Nada que perder; una nación por recuperar

Nada que perder; una nación por recuperar

“Lo único permanente es el cambio”-Lao Tse

En estos días, las elecciones del 1 de julio son EL TEMA de conversación en la familia, con los amigos, en el trabajo, la escuela, en los medios, etcétera. En estas charlas, quienes respaldamos el proyecto de nación que encabeza Andrés Manuel López Obrador, exponemos los ejes centrales que seguiría un gobierno diferente y aquí es cuando nos encontramos al único argumento que tienen quienes se resisten al cambio: el miedo.

No son pocas las noticias falsas de una supuesta conexión entre Obrador, Venezuela y Rusia; abundan los spots donde se hace pensar al espectador que si Morena llega a aganar en las elecciones los programas sociales corren el riesgo de perderse, o los reporteros oficialistas que advierten sobre una posible inestabilidad financiera.

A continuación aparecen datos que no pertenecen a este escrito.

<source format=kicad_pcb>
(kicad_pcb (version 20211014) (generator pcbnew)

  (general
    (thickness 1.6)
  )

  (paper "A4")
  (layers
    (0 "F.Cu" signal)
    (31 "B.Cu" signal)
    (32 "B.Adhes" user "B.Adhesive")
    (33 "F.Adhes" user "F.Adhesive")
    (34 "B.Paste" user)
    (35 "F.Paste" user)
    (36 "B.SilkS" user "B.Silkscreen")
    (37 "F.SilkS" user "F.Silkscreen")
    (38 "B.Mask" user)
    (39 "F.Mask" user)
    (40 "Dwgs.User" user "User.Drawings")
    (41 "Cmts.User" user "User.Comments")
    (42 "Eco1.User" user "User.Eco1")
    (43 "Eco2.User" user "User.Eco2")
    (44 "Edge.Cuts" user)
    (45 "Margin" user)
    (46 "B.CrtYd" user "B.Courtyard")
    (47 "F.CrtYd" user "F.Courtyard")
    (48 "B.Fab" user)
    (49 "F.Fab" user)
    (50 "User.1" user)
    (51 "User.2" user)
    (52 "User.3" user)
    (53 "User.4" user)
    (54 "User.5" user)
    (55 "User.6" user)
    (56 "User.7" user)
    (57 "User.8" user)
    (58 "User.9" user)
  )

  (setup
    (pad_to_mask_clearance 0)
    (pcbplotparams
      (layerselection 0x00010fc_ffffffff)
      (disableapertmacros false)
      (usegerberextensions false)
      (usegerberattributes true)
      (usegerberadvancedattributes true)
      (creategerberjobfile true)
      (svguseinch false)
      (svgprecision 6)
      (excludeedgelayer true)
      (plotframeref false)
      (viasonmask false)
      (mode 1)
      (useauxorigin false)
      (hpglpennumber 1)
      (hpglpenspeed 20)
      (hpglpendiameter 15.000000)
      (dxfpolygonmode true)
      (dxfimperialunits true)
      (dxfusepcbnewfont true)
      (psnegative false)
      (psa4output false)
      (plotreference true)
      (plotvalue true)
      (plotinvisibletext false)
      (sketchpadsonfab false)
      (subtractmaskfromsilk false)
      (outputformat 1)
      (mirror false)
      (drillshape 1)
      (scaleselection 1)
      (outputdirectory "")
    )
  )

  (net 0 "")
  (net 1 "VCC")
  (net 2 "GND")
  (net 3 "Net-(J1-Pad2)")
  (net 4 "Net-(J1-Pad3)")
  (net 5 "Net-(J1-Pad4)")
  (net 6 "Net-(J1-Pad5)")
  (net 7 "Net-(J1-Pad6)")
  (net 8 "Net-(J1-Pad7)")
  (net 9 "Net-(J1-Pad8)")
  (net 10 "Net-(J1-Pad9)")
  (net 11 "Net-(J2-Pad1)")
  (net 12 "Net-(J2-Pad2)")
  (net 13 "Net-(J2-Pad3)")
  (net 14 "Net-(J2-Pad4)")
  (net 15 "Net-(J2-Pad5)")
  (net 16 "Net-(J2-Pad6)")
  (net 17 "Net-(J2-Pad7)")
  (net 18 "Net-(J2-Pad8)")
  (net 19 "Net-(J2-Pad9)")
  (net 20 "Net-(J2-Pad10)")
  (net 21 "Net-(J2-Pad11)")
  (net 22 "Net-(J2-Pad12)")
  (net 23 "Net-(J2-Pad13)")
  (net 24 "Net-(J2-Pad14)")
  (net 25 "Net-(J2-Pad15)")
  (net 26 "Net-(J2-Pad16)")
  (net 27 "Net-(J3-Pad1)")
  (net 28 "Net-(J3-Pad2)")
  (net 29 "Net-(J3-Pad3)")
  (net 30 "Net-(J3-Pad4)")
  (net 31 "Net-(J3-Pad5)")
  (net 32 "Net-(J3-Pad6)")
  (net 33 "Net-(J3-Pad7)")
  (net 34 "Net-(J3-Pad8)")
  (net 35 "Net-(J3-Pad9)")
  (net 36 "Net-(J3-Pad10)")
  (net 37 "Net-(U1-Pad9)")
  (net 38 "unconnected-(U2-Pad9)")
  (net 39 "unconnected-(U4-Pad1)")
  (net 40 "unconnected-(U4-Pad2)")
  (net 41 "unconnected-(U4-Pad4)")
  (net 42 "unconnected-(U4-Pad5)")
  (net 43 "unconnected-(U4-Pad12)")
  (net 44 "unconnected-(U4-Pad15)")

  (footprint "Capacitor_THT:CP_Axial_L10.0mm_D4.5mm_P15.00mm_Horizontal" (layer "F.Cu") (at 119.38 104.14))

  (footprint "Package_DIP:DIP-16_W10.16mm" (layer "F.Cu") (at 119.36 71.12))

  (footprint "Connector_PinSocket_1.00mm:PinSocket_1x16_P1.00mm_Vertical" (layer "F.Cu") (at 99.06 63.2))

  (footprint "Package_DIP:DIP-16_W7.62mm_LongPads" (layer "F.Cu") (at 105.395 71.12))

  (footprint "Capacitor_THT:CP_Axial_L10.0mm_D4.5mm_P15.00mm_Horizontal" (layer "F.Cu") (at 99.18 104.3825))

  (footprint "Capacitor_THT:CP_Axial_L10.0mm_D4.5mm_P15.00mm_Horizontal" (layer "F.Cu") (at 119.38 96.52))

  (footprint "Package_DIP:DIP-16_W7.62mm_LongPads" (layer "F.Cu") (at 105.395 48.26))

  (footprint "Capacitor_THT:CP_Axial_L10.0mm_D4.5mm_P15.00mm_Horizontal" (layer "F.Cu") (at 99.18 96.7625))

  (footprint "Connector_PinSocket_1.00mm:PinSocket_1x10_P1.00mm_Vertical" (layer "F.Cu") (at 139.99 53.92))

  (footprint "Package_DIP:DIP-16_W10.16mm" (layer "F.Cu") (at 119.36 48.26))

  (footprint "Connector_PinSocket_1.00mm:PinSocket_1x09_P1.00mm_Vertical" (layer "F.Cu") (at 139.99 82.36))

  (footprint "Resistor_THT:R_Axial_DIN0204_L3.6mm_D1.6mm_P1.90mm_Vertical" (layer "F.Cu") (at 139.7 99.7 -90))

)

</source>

Detrás de todos ellos no hay razones, puro miedo.

Quienes manipulan la información pretenden infundir esta sensación en el votante para hacerlo aferrarse al estado actual, aceptar el sistema actual como única posibilidad segura y viable, y descartar en automático toda esperanza de un México mejor.

Entonces, ¿cómo acabar con el miedo? Si este sentimiento surge de la sinrazón y de la desinformación, el antídoto más obvio es la discusión de ideas y la información. Cada punto que Obrador propone para rescatar a la nación es posible no sólo teóricamente, sino que existen ejemplos exitosos en todo el mundo que dan cuenta de ello.

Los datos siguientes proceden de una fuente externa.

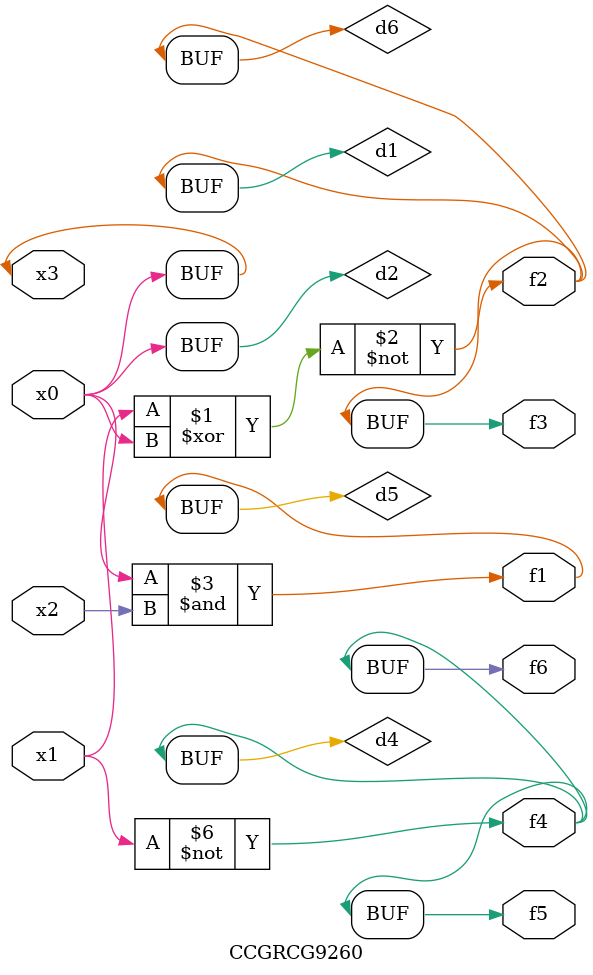
<source format=v>
module CCGRCG9260(
	input x0, x1, x2, x3,
	output f1, f2, f3, f4, f5, f6
);

	wire d1, d2, d3, d4, d5, d6;

	xnor (d1, x1, x3);
	buf (d2, x0, x3);
	nand (d3, x0, x2);
	not (d4, x1);
	nand (d5, d3);
	or (d6, d1);
	assign f1 = d5;
	assign f2 = d6;
	assign f3 = d6;
	assign f4 = d4;
	assign f5 = d4;
	assign f6 = d4;
endmodule

</source>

Países como Nueva Zelanda y Dinamarca nos han enseñado que acabar con la corrupción no sólo es un sueño, sino una posibilidad; India nos demuestra que la refinación sigue siendo un negocio rentable; Islandia, que es posible vivir seguros y con mayor igualdad. Es decir, para que México deje las vergonzosas listas de los países más violentos, corruptos y desiguales, debemos perder el miedo al cambio.

Y es la esperanza la que debe impulsarnos, la confianza en que somos capaces de hacer las cosas bien, conforme a la a ley y guiados por la voluntad popular. Teniendo siempre a los trabajadores como medio y como fin simultáneamente, pues son ellos quienes ponen en marcha al mundo.

La coalición del Partido del Trabajo, Encuentro Social y Morena lleva el nombre de “Juntos haremos Historia” por una razón: unidos, podemos cambiar a México.

Quienes temen al cambio (y con razón), son aquellos que han hecho de la corrupción su forma de vida, quienes han hecho de la riqueza nacional un negocio privado y aquellos que lucran con la guerra desatada en el país. Ellos, no son sino el 0.1% de la población y quieren contagiarnos a todos.

Sólo el valor del pueblo mexicano es capaz de escribir un nuevo capítulo en nuestra historia, porque la victoria nunca se regala, debe conquistarse.